President Yoweri Museveni, while delivering the State of the Nation Address at Parliament this week, said some foreigners were pushing the government to export the crude oil to the Kenyan seaport of Mombasa, where it would be refined and sold to regional and international markets.
The foreigners, who he did not name, argue that building a refinery in Uganda would be very expensive, opting for construction of an oil pipeline that will link the oil fields to the Mombasa refinery. “Some people think Africa is a playing place where you go and play games. NRM (Uganda’s ruling party) is not part of that league,” he said.
“Government is focusing on the development of a refinery to produce a wide range of petroleum products for transportation, power supply and domestic use,” he added. What is known is that the government has been locked up in negotiations with Tullow, an Irish company exploring for oil in western Uganda, on whether to set up a refinery or export the crude.
The heated negotiations have resulted into a disagreement with the oil firm threatening to postpone the oil project indefinitely, the state owned New Vision daily said on Wednesday. After seeking advice from oil producing Iran, the government has stuck to its earlier position of constructing a refinery.

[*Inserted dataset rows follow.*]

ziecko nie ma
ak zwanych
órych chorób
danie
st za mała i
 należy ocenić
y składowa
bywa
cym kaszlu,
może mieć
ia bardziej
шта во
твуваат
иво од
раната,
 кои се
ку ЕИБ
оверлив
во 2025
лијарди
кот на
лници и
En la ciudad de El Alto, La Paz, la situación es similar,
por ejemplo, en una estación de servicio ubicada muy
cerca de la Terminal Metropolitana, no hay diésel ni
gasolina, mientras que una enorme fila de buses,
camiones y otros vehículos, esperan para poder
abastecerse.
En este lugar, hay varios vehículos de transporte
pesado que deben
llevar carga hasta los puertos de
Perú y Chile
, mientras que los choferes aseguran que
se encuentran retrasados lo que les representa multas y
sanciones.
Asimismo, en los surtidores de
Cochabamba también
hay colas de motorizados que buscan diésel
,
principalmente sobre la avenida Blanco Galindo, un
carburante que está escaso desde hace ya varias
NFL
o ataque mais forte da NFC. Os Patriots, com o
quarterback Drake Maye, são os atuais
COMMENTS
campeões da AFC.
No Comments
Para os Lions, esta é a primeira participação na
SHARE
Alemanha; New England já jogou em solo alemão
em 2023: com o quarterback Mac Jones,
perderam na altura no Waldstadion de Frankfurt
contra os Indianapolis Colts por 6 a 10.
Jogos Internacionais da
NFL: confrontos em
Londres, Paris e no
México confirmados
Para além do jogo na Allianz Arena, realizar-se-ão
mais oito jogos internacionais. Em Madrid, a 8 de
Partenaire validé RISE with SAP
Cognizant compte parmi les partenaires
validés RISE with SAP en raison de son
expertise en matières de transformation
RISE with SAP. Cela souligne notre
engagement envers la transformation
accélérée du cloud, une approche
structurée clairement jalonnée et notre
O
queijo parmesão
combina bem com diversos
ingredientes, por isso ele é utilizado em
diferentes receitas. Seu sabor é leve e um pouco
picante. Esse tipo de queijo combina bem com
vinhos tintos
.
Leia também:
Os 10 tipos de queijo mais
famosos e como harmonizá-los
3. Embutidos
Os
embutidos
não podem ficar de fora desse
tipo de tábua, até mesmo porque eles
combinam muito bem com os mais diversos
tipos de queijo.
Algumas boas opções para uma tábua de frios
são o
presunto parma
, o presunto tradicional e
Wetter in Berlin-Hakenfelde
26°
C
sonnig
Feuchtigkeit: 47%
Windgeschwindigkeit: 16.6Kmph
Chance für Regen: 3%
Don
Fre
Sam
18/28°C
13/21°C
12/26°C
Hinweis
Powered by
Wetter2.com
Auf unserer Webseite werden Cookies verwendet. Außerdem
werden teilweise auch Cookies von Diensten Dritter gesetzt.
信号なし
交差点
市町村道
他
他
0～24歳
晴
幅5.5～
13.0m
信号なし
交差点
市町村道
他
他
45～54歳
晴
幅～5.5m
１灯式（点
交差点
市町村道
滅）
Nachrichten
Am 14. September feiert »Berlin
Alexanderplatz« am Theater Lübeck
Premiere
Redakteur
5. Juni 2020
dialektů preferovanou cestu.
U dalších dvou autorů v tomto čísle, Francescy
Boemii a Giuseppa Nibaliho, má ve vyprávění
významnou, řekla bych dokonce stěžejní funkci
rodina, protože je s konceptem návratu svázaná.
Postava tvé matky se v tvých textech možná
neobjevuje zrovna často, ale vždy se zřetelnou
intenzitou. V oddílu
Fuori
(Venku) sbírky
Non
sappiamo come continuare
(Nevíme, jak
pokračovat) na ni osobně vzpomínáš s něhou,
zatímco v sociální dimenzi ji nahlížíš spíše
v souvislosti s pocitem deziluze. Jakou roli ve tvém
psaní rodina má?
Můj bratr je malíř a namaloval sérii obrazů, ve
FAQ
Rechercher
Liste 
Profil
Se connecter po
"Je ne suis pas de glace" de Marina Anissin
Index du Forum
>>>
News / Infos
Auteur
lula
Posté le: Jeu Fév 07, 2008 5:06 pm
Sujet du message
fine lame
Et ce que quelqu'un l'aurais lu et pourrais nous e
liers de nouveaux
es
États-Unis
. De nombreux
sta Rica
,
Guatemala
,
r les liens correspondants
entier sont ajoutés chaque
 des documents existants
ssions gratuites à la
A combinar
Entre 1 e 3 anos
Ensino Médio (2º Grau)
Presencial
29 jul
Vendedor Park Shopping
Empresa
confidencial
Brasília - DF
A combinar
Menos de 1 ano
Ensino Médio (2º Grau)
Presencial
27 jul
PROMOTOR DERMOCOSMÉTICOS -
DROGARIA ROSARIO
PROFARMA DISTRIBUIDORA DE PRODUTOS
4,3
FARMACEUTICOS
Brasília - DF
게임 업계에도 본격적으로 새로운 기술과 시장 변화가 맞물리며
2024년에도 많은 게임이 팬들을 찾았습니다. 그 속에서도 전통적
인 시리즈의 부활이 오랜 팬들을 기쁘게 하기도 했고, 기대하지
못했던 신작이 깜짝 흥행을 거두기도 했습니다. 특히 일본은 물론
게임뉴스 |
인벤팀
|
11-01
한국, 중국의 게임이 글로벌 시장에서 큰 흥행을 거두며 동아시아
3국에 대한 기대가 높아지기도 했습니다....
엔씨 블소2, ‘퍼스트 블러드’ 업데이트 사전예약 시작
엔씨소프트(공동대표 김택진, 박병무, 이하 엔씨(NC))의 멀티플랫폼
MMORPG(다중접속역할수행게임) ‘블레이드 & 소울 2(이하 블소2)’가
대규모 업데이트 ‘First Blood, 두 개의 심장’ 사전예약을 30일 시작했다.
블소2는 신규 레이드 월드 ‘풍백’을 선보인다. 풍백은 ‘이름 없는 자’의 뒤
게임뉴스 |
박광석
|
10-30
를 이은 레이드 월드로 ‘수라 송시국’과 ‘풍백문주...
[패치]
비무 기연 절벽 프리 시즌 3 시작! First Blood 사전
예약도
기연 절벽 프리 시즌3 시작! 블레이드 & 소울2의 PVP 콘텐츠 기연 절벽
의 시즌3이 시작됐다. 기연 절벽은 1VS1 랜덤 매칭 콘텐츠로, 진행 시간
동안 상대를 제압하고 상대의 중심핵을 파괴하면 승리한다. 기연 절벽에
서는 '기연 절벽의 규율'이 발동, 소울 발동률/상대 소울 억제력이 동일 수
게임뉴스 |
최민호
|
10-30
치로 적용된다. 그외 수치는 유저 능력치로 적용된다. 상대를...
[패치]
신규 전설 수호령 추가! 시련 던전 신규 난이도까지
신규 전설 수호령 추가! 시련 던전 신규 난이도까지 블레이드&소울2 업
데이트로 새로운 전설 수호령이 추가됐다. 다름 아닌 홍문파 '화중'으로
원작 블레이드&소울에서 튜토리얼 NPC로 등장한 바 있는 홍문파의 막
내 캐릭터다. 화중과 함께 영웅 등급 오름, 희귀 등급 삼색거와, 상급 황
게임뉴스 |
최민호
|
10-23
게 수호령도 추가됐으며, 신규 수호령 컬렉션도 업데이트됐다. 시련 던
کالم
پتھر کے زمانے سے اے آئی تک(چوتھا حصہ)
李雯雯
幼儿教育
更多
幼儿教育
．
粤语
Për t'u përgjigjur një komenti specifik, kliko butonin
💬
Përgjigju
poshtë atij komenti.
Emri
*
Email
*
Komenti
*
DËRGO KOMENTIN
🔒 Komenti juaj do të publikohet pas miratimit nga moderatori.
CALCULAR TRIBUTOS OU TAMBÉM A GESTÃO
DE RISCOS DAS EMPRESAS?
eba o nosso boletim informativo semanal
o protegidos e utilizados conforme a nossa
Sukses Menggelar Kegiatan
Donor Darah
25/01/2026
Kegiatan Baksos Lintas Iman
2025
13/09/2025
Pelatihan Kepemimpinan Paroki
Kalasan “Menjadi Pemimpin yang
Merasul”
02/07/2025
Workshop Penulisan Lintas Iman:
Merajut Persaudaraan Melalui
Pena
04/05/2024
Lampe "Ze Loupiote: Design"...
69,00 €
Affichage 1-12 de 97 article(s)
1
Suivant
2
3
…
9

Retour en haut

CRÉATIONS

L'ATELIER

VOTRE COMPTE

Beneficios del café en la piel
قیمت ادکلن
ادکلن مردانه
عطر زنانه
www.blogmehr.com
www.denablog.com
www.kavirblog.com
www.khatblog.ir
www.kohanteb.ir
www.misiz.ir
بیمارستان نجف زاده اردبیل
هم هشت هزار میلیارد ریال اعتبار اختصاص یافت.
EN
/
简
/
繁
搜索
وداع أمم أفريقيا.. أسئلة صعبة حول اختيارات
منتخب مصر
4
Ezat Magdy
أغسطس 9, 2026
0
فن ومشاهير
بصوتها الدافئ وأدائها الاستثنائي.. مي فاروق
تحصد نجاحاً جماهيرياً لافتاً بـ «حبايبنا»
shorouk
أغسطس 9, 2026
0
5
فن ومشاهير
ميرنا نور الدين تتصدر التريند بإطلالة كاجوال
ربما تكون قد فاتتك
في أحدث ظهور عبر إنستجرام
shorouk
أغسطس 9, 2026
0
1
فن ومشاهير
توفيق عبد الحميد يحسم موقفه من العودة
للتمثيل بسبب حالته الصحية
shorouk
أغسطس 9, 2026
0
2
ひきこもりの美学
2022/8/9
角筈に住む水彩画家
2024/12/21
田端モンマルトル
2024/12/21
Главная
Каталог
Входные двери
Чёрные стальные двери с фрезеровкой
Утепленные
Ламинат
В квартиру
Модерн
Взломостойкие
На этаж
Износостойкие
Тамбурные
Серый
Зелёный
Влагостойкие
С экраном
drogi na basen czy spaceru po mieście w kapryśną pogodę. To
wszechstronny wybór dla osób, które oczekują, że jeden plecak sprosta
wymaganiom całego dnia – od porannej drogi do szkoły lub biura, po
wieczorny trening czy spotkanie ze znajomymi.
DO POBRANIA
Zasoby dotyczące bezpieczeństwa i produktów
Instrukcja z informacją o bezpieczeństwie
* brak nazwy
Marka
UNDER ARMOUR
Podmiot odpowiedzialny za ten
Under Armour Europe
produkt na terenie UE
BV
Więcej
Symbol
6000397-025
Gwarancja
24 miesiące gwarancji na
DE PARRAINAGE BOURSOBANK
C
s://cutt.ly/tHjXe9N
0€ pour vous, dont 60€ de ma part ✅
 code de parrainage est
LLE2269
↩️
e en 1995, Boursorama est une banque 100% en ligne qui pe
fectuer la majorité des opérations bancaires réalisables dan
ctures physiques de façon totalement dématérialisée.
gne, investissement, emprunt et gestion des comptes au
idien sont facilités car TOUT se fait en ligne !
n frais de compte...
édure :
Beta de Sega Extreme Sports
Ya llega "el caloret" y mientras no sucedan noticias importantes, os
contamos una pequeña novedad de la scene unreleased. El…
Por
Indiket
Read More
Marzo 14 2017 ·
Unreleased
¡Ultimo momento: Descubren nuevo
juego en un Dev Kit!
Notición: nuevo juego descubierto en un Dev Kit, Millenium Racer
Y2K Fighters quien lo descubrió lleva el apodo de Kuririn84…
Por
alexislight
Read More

According to Museveni, the government is upgrading its earlier plan of setting up a mini-refinery to setting up a larger one in view of the increasing discoveries. So far, the discovered reserves in the Albertine Graben is about 600 million barrels of oil, an amount considered viable for commercial production.
After signing a cooperation agreement in mid-May, the Iranian government agreed to fund the entire value chain of Uganda’s oil production. It has also promised to jointly fund the construction of an oil refinery and train Ugandans in relevant fields of petroleum.
While Uganda is still considering the Iranian position, the United States has said it is ready to support Uganda’s nascent oil and gas sector with anything including the key environmental issues that are crucial to the efficient management of oil and gas.
When Uganda starts to fully exploit its oil resources, its economic situation with Kenya is likely to change since Kenya has been the main supply route for its petroleum products. Analysts say the production of cheap energy using the oil resource is likely to make Uganda a destination for manufacturers.
Currently Uganda is facing an energy crisis which has forced some manufacturers to relocate to other countries in the region. Kenya would also lose tax revenue from petroleum products destined for Uganda. Road transport companies and import and export firms would also lose business.
Tamoil, a Libyan company constructing the extension of an oil pipeline from western Kenya to the Ugandan capital Kampala, has also expressed concern whether it should go ahead with the project now that Uganda is going to produce its own oil.
President Museveni, however, says Uganda will negotiate with Kenya to have a possibility of constructing the pipeline in such away that it can be used to import and export oil products.